TASK OBJECTIVE = Instruction for the entries that follow: retype exactly the lines from the line with "index dip: (1096, 176)" to the line with "pinky tip: (1067, 168)", both included, and omit all others.

Data records =
%%

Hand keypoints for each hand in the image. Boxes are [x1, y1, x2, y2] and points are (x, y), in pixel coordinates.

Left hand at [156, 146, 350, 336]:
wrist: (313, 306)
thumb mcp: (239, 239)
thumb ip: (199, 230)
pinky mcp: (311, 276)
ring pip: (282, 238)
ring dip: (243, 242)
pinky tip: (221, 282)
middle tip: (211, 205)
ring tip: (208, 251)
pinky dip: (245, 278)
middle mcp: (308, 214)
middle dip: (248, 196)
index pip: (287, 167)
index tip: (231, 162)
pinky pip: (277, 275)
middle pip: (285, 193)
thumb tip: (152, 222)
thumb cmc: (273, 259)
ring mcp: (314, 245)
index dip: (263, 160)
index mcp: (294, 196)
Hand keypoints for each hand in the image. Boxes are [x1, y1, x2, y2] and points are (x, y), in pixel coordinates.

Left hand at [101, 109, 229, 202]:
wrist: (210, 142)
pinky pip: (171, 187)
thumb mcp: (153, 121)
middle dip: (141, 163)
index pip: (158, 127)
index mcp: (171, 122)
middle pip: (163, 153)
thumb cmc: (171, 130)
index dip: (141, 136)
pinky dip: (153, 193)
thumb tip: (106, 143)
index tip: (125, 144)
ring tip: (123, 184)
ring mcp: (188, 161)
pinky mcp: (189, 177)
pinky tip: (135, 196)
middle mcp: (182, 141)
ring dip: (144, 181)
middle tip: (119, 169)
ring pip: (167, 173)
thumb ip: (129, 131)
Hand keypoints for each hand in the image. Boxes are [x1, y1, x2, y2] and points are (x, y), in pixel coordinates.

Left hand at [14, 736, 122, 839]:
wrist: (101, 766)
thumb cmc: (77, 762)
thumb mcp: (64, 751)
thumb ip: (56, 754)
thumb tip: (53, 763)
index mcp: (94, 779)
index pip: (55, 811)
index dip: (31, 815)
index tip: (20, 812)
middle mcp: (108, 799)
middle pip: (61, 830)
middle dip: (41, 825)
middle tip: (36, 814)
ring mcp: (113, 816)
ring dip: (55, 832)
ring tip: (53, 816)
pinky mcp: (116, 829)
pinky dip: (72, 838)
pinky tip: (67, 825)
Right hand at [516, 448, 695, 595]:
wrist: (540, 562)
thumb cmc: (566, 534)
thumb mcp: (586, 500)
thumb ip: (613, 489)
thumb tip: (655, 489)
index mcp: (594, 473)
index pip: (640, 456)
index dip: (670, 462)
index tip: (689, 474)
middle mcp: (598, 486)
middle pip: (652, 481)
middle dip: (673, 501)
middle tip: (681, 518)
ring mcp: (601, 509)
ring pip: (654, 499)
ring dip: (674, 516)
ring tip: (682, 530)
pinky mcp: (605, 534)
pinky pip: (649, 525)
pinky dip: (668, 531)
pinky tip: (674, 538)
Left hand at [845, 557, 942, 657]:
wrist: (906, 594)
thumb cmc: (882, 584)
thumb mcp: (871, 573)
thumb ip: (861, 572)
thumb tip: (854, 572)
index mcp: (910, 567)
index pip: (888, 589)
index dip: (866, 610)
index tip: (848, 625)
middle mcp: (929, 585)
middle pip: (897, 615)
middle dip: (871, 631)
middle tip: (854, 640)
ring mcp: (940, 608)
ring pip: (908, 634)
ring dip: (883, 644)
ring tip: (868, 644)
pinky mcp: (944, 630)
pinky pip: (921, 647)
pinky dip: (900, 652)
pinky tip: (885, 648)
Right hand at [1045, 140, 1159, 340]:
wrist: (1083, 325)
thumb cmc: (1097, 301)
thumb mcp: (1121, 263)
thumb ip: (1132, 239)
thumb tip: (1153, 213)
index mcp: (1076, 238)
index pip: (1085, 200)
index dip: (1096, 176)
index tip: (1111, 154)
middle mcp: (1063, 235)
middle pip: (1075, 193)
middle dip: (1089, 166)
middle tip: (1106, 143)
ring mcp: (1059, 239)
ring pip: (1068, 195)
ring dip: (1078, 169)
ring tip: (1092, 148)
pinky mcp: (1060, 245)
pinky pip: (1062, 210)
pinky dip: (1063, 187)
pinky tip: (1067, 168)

%%
%%

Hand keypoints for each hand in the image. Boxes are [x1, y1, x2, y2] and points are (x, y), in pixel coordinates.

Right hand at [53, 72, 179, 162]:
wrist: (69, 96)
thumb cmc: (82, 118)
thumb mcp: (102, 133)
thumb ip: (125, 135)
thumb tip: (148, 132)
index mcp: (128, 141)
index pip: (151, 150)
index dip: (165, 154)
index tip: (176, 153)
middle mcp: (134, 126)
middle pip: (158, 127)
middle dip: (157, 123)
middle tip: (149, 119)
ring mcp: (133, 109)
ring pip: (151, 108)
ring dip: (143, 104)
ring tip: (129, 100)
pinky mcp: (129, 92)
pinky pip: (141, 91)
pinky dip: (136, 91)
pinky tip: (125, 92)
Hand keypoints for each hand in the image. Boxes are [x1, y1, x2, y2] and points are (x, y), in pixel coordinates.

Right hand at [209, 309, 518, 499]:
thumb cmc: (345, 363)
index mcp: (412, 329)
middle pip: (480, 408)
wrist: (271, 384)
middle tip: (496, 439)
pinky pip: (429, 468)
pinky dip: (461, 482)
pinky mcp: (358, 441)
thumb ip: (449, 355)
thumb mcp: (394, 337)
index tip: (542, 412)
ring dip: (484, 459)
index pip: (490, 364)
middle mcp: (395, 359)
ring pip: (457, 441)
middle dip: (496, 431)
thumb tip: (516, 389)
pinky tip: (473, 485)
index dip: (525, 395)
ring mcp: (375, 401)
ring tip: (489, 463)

%%

ANSWER FOR THIS EXERCISE =
index dip: (1096, 176)
index tip: (1111, 154)
middle mcp: (1063, 235)
middle pip: (1075, 193)
middle dip: (1089, 166)
middle tip: (1106, 143)
ring mcp: (1059, 239)
ring pip: (1068, 195)
ring dip: (1078, 169)
ring tip: (1092, 148)
pinky mcp: (1060, 245)
pinky pip: (1062, 210)
pinky dip: (1063, 187)
pinky tip: (1067, 168)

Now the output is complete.